Division's Maddie Gillis

Division's Maddie Gillis Credit: Richard T. Slattery

Maddie Gillis is used to thinking out of the box. The Division girls basketball player, who just crossed the 1,000-point threshold, is also a member of a school robotics team that builds robots to accomplish various tasks, including races, mazes and other competition.

So, it’s no surprise that Gillis hopes to study engineering in college. It’s also no surprise that sometimes she engineers her own spin on the plays drawn up by coach Steve Kissane, in his 30th year with the program.

“Maddie’s like having another assistant,” Kissane said. “She comes up with great ideas. If we have a play, she tweaks it. Makes it better, usually. She lives and breathes basketball.”

Gillis, a senior, reached the 1,000-point mark on a jumper in the second quarter of Division's  48-34 win over Roosevelt on Jan. 9 . She scored 19 points in the game. After 12 points on Jan. 8, Gillis has 1,019 points and is just the second player in program history to reach 1,000.

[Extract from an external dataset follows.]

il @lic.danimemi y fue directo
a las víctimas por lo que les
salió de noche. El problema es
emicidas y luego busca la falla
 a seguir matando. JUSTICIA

“I’m definitely relieved,” Gillis, who said she has narrowed her recruitment to New Paltz, Widener and York (Pa.), said. “I was really excited about it once it happened and once I knew I had a shot at getting it. It’s just been a lot of excitement.”

With nine games remaining (not including a potential playoff berth), Gills could reach the program record of 1,147 set by Noreen Duffy in 1996. Ironically, Duffy was Gillis’ math teacher when she became the first player in program history to be called up to varsity as an eighth grader.

The following year, Maddie’s sister, Emily, became the second player to be called up as an eighth grader. Kissane said Emily is on pace to reach 1,000 points as well.

“I remember when her mom played here,” Kissane said. “Her mom was a really good ballplayer. Now I get a chance to coach her daughters, it’s really cool. These two work really hard. Most teams realize they have to key on these two girls.”

The Gillis’ are a basketball family. Their mother played collegiately at St. Thomas Aquinas, and their father played at Nassau CC. Their twin seventh-grade brothers also play in a local league.

Naturally, the Gillis household is filled with competitive rivalries.

“All of us are athletes,” Maddie said. “Every day at home, whether we’re playing outside or inside doing different things, it’s always a competition.”

Perhaps that prepared Maddie for a successful varsity career. The point guard started in her first game as an eighth grader and said she has never come off the bench. The versatile shooter can create her own shot and shoot proficiently from distance, while also having the high basketball IQ necessary to create for her teammates.

The standout athlete — who also plays soccer and lacrosse — has lofty goals for the remainder of the basketball season. She hopes to eclipse Duffy’s program mark, but that’s not all.

She hopes to clinch a playoff berth and compete against Nassau Class A’s top competition. If she has her way, she’ll engineer a deep playoff push.